I made my way to the front of the lines for the two kinds of trees I really wanted, the crowd loud and pushy. The clerk filled a sack with my newly acquired treasures, giant sequoia and western red cedar. The sequoias are hard to find around here, and the cedar trees were a special treat. Cedars are hardy natives. Finding a good supply of cedar seedlings has been a challenge until a few years ago, when estuary restorationists began stirring up a heavy demand for them.
I order my coastal redwood seedlings from a nursery in Redwood Country, and I already have enough young starts this year for the plant sale. Their cousins, healthy giant sequoias, natives of the Sierra Nevada, were a surprise and I eagerly added five to my treasure bag. These trees do well in the Northwest, with trees as old as one hundred fifty years thriving throughout western Oregon. My neighbor’s row of these little giants add a special beauty to the neighborhood.
On my way to check out, I spotted some healthy nine-bark saplings, natives that have startling purple leaves and multi-colored bark, and grow well around my trees and other shrubs. A good supply is hard to find, so I snapped up some of them, too. I’d make room for them in my almost filled up young forest.
The price was a steal, only $2 for each little seedling, about a third of what my regular suppliers charge. I was going to look around some more, but there was a small yet noisy crowd behind me and I didn’t want to hold things up. I quickly paid my modest bill for trees and headed back out through the maze of pickups, in various stages of mud-splattered late winter gunk, my hands clutching my treasures.
I knew I needed to get them potted up soon, their roots bare and freshly liberated from their plastic tubes and trays of the tree propagators’ world. And, I needed more pots and some good potting soil, too. On the way out of town, I stopped for those essentials, spending more for pots and soil than I paid for the trees. Money well spent, of course, looking at the long term. Cedars can live for over a thousand years, and giant sequoias can be around for three times as long, my purchases being a modest investment in creating a legacy.

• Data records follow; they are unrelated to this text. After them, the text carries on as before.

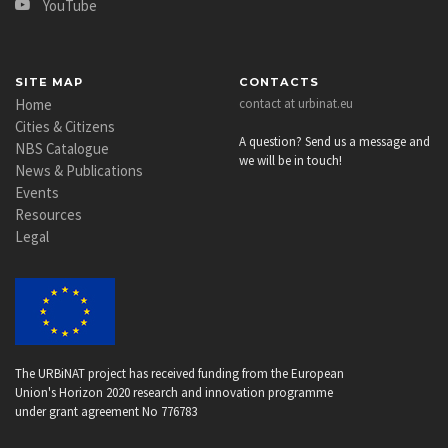
YouTube
SITE MAP
CONTACTS
Home
contact at urbinat.eu
Cities & Citizens
A question? Send us a message and
NBS Catalogue
we will be in touch!
News & Publications
Events
Resources
Legal
The URBiNAT project has received funding from the European
Union's Horizon 2020 research and innovation programme
under grant agreement No 776783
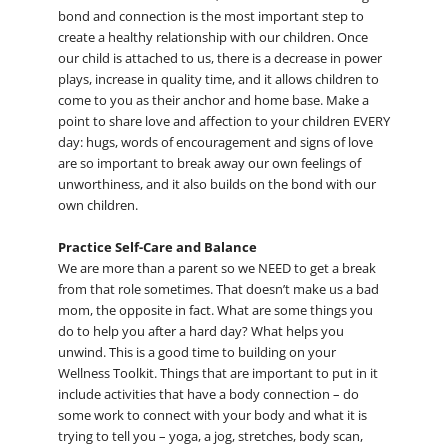
bond and connection is the most important step to
create a healthy relationship with our children. Once
our child is attached to us, there is a decrease in power
plays, increase in quality time, and it allows children to
come to you as their anchor and home base. Make a
point to share love and affection to your children EVERY
day: hugs, words of encouragement and signs of love
are so important to break away our own feelings of
unworthiness, and it also builds on the bond with our
own children.
Practice Self-Care and Balance
We are more than a parent so we NEED to get a break
from that role sometimes. That doesn’t make us a bad
mom, the opposite in fact. What are some things you
do to help you after a hard day? What helps you
unwind. This is a good time to building on your
Wellness Toolkit. Things that are important to put in it
include activities that have a body connection – do
some work to connect with your body and what it is
trying to tell you – yoga, a jog, stretches, body scan,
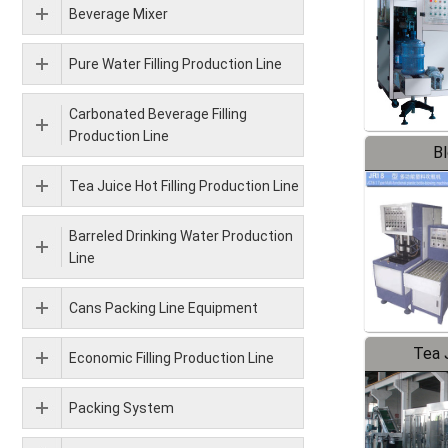
Beverage Mixer
Pure Water Filling Production Line
Carbonated Beverage Filling
Production Line
B
Tea Juice Hot Filling Production Line
Barreled Drinking Water Production
Line
Cans Packing Line Equipment
Tea J
Economic Filling Production Line
Pr
Packing System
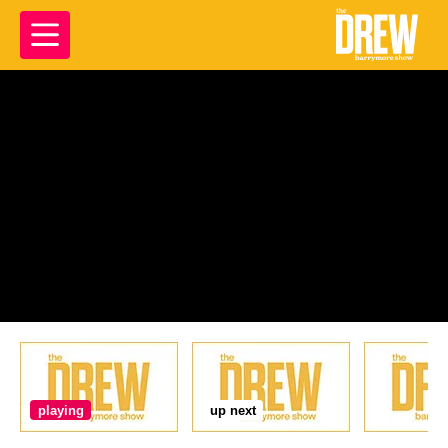
playing
up next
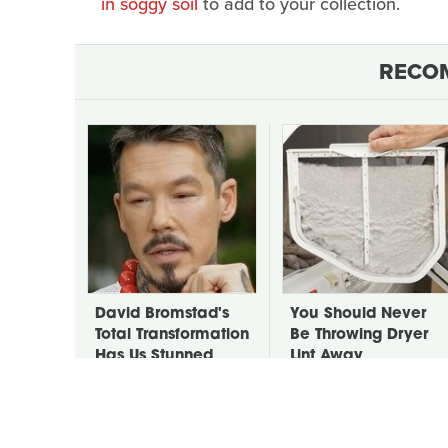
in soggy soil
to add to your collection.
RECO
David Bromstad's
You Should Never
Total Transformation
Be Throwing Dryer
Has Us Stunned
Lint Away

There are all the newly trendy reasons to plant trees, of course: trees are great carbons sinks; they filter the air, produce oxygen, improve water and soil quality in the forest; provide habitat for forest creatures, etc. Those are all great things, but ultimately, they are beautiful. Adding trees to our corner of the earth is simply good for its own sake. And, a good thing to be doing on this “extra day”.

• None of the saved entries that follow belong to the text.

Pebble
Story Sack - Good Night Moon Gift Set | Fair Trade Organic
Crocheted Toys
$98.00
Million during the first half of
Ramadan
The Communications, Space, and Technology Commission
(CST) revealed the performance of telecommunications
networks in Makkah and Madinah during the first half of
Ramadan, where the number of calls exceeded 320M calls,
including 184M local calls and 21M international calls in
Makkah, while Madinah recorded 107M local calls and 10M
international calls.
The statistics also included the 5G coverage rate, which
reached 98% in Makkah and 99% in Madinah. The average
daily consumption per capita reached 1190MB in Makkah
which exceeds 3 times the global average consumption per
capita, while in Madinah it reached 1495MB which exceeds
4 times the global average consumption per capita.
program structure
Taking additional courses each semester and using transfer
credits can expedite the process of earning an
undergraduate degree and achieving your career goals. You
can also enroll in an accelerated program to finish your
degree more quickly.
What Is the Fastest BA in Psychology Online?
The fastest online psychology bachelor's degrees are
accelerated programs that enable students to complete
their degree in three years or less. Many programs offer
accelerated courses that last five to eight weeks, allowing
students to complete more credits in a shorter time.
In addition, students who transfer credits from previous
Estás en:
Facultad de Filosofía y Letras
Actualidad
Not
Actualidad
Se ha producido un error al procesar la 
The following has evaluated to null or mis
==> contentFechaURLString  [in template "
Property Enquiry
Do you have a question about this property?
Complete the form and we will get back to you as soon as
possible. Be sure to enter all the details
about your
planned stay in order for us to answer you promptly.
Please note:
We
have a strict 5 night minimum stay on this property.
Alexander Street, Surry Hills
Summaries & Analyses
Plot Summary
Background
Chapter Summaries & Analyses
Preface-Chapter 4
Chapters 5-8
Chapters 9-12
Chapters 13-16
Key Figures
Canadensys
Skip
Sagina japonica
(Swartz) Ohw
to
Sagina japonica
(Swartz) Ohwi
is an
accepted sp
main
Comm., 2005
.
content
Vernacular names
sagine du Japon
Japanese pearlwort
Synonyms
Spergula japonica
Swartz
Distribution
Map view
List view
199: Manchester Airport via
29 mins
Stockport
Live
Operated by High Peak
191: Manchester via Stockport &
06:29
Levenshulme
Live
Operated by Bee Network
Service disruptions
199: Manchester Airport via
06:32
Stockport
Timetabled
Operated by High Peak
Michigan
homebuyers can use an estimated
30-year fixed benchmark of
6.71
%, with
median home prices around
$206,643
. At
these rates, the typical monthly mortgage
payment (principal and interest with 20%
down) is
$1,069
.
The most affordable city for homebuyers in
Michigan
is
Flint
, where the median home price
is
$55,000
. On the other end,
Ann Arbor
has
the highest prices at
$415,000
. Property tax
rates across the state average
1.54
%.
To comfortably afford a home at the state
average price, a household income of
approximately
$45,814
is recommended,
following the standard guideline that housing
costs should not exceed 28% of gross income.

After my promised lunch, I rolled up to the public garden, nicely manicured and neatened after last week’s sunny days. The other people gathering for the talk arrived in their neat suburban sedans and nattily attired in “formal garden casual” — the only one clad in flannel and slightly dirty denim is me. My work boots still had traces of the mud from the messy tree sale. I was sure the two groups wouldn’t blend in well with each other.
The “rare and unusual perennial” crowd was, however, equally rowdy when it came to picking out our treasures to take home. After the lecture and slide show, we noisily crowded around the plants, on the verge of shoving and pushing to the point of getting out of control. Finally, realizing there were enough plants for all of us, we settled down and lined up quietly as the program speaker took our money and handed out environmentally correct paper bags for our loot. Just like the tree crowd, we could eventually shape up to be somewhat orderly and respectable, though there was that fundamental difference between paper and plastic.
I drove home, eager to get to work before the end of daylight, and quickly planted my ninebarks and potted up my trees. I even lightly mulched them in fir bark, simulating the forest environment that will eventually be their new home.
All that work in the chill of the late afternoon brought me to brew a cup of tea, and I kicked back, slipping off my work boots, contemplating the wonders and satisfactions of this “extra day”, and the long-term benefits of more trees to give out into the world.